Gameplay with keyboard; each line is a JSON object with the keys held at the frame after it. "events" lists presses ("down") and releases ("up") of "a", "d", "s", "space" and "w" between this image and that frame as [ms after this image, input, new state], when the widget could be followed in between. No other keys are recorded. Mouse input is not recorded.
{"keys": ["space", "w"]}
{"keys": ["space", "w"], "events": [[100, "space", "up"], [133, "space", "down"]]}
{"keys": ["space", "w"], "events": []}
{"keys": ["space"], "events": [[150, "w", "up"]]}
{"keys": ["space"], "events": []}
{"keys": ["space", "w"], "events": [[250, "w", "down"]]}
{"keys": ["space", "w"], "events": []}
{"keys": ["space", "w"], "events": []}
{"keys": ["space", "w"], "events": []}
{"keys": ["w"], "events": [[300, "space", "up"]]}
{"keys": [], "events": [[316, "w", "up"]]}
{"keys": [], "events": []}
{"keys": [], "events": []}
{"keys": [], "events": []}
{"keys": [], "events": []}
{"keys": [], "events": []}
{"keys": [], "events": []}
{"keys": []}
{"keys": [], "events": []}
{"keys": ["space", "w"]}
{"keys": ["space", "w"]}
_ _ _ _
Repeat the records, every one of them, without any deviation.

Gameplay with keyboard; each line is a JSON object with the keys held at the frame after it. "events" lists presses ("down") and releases ("up") of "a", "d", "s", "space" and "w" between this image and that frame as [ms after this image, input, new state], when the widget could be followed in between. No other keys are recorded. Mouse input is not recorded.
{"keys": ["space", "w"]}
{"keys": ["space", "w"], "events": [[100, "space", "up"], [133, "space", "down"]]}
{"keys": ["space", "w"], "events": []}
{"keys": ["space"], "events": [[150, "w", "up"]]}
{"keys": ["space"], "events": []}
{"keys": ["space", "w"], "events": [[250, "w", "down"]]}
{"keys": ["space", "w"], "events": []}
{"keys": ["space", "w"], "events": []}
{"keys": ["space", "w"], "events": []}
{"keys": ["w"], "events": [[300, "space", "up"]]}
{"keys": [], "events": [[316, "w", "up"]]}
{"keys": [], "events": []}
{"keys": [], "events": []}
{"keys": [], "events": []}
{"keys": [], "events": []}
{"keys": [], "events": []}
{"keys": [], "events": []}
{"keys": []}
{"keys": [], "events": []}
{"keys": ["space", "w"]}
{"keys": ["space", "w"]}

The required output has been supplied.